__問題__
以下の集電体のニッケルメッキ層に関する本文を、最後の文の後から書き継ぎなさい。

__本文__
図13(b)は、鋼板に対して本ニッケルメッキ層のみを形成した場合の集電体の表面を示す写真である。
図13(c)は、下地ニッケルメッキ層として平滑メッキ層を形成した場合の集電体の表面を示す写真である。
図14は、下地ニッケルメッキ層の表面形状を鋼板の表面形状と異なるものとした場合の集電体の表面を示す写真である。
【0072】
図13(a)に示されるように、鋼板の表面には、製造時等に生じる傷が存在している。このため、鋼板の表面には凹凸が設けられている。当該鋼板に対して下地ニッケルメッキ層上を形成しないと、
図13(b)に示されるように、鋼板の表面が完全にメッキされない傾向にある。すなわち、メッキ層にはピンホール等が多数設けられている。この場合、集電体におけるリーク電流が大きくなってしまい、当該集電体を含む電極の性能は、著しく低下する。また、鋼板の表面に下地ニッケルメッキ層として平滑メッキ層を形成した場合、メッキ層にピンホール等が設けられにくくなっている。このような下地ニッケルメッキ層が設けられた集電体を含む電極の性能は、下地ニッケルメッキ層を有さない集電体を含む電極の性能と比較して良好な傾向にある。ただ、
図13(c)に示されるように、本ニッケルメッキ層の表面に大きな凹凸が残存する傾向にある。このような凹凸が設けられている領域では、樹脂スペーサによるシール性が低くなり、且つ、リーク電流が流れやすい傾向にある。このため、鋼板の表面に下地ニッケルメッキ層として平滑メッキ層を形成した場合であっても、電極性能が低下する可能性がある。これに対して、下地ニッケルメッキ層の表面形状を鋼板の表面形状と異なるものとした場合、
図14に示されるように、集電体の表面にはメッキ層が完全に覆われており、且つ、大きな凹凸が存在しない。このような集電体を含む電極の性能は、鋼板の表面形状の影響を受けにくくなっている。

__提供資料__
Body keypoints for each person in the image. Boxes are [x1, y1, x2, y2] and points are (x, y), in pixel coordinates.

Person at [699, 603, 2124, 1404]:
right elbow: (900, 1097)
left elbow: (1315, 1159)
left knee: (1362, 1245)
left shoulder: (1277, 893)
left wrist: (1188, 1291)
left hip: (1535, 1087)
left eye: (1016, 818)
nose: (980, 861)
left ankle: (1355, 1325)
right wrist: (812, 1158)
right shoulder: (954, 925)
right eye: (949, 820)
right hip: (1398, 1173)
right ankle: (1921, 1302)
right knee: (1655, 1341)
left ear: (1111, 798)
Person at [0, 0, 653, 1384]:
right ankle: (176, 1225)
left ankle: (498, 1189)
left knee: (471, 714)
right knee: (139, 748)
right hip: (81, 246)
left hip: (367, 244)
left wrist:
* * *
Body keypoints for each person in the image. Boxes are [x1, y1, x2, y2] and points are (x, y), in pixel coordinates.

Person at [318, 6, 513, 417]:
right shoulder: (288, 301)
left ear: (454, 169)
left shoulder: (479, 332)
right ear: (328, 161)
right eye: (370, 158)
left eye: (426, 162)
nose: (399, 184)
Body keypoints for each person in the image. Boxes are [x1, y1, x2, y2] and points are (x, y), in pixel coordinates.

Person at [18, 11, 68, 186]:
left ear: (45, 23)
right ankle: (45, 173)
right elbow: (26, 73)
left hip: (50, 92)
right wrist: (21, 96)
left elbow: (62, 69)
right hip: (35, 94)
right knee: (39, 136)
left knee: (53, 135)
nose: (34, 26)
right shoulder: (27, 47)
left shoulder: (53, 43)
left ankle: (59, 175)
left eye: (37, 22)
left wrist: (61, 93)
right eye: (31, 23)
==
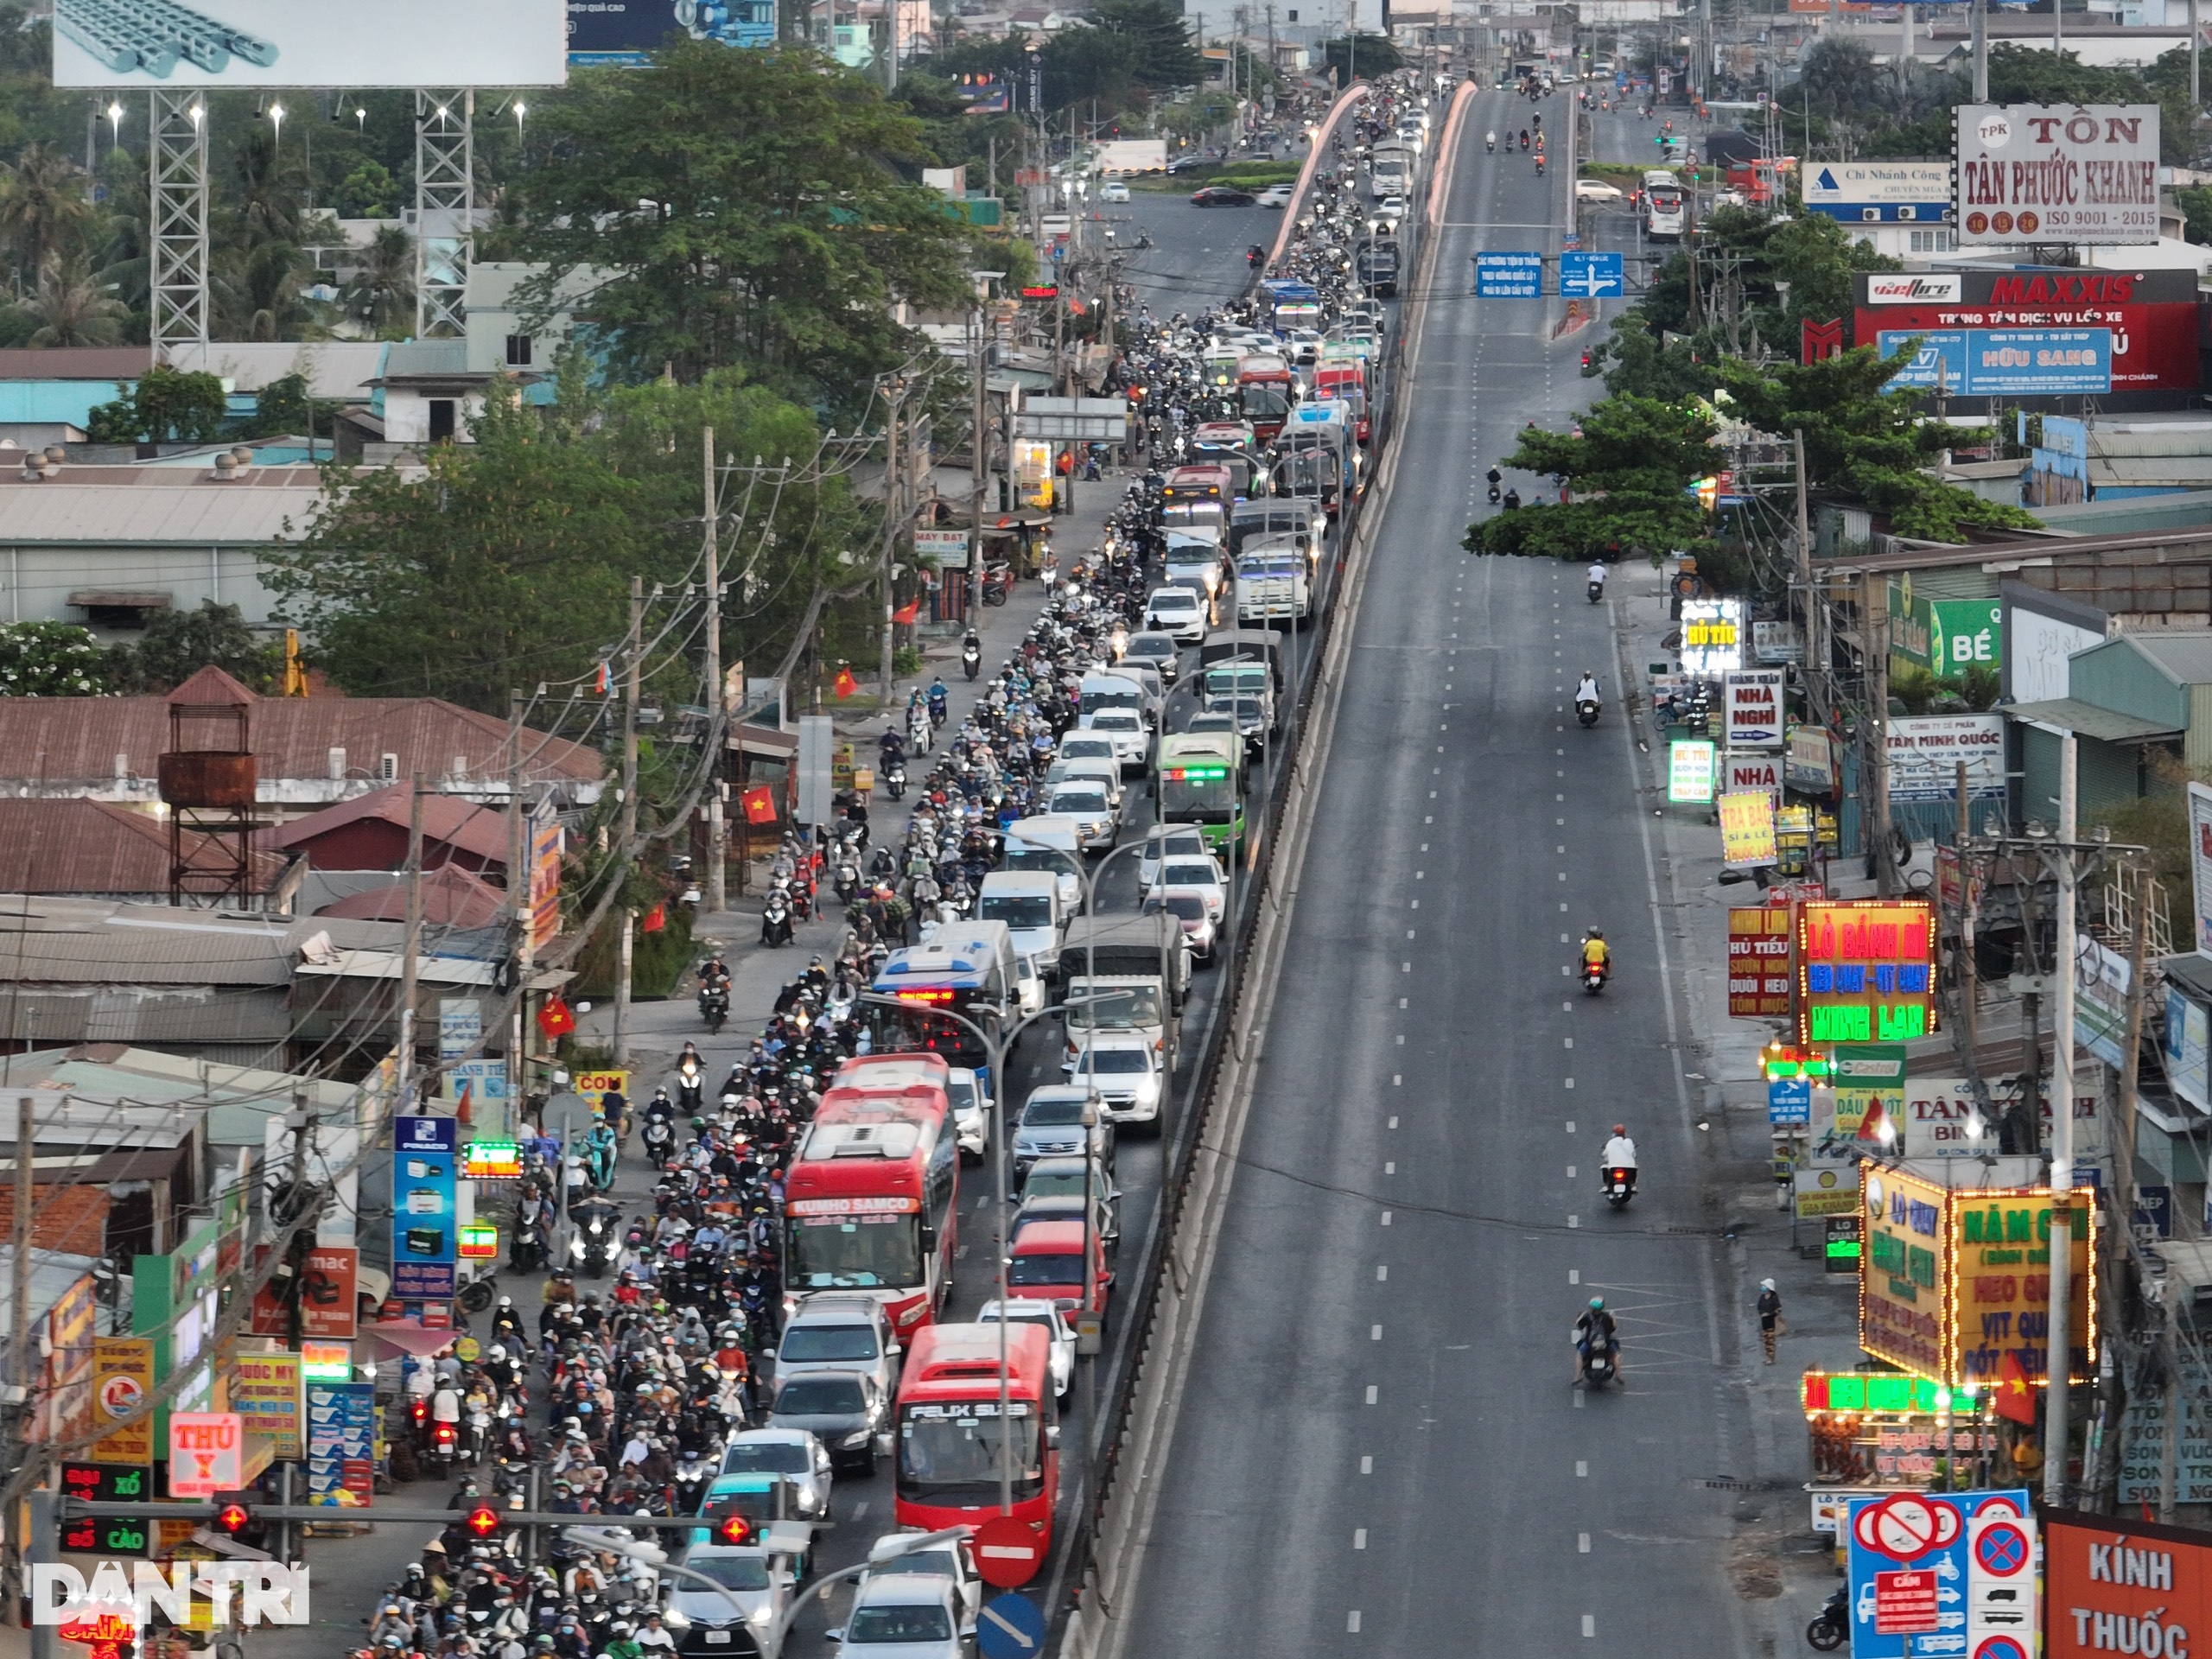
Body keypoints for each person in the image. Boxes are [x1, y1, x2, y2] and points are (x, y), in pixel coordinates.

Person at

__解答__
【0073】
以上説明したように、本実施形態に係る製造方法によって製造される蓄電装置1では、鋼板Sの表面に下地ニッケルメッキ層31が設けられ、且つ、当該下地ニッケルメッキ層31の上に本ニッケルメッキ層32が設けられている。このため、メッキ層30において表面側に位置する本ニッケルメッキ層32の形状は、鋼板Sの表面形状の影響を受けにくくなる。したがって蓄電装置1によれば、鋼板Sの表面形状による電極性能への影響を抑制可能になる。加えて、本ニッケルメッキ層32の表面粗さは、下地ニッケルメッキ層31の表面粗さよりも大きくなっている。これにより、メッキ層30の表面積が大きくなり、電極の放熱性等を向上できる。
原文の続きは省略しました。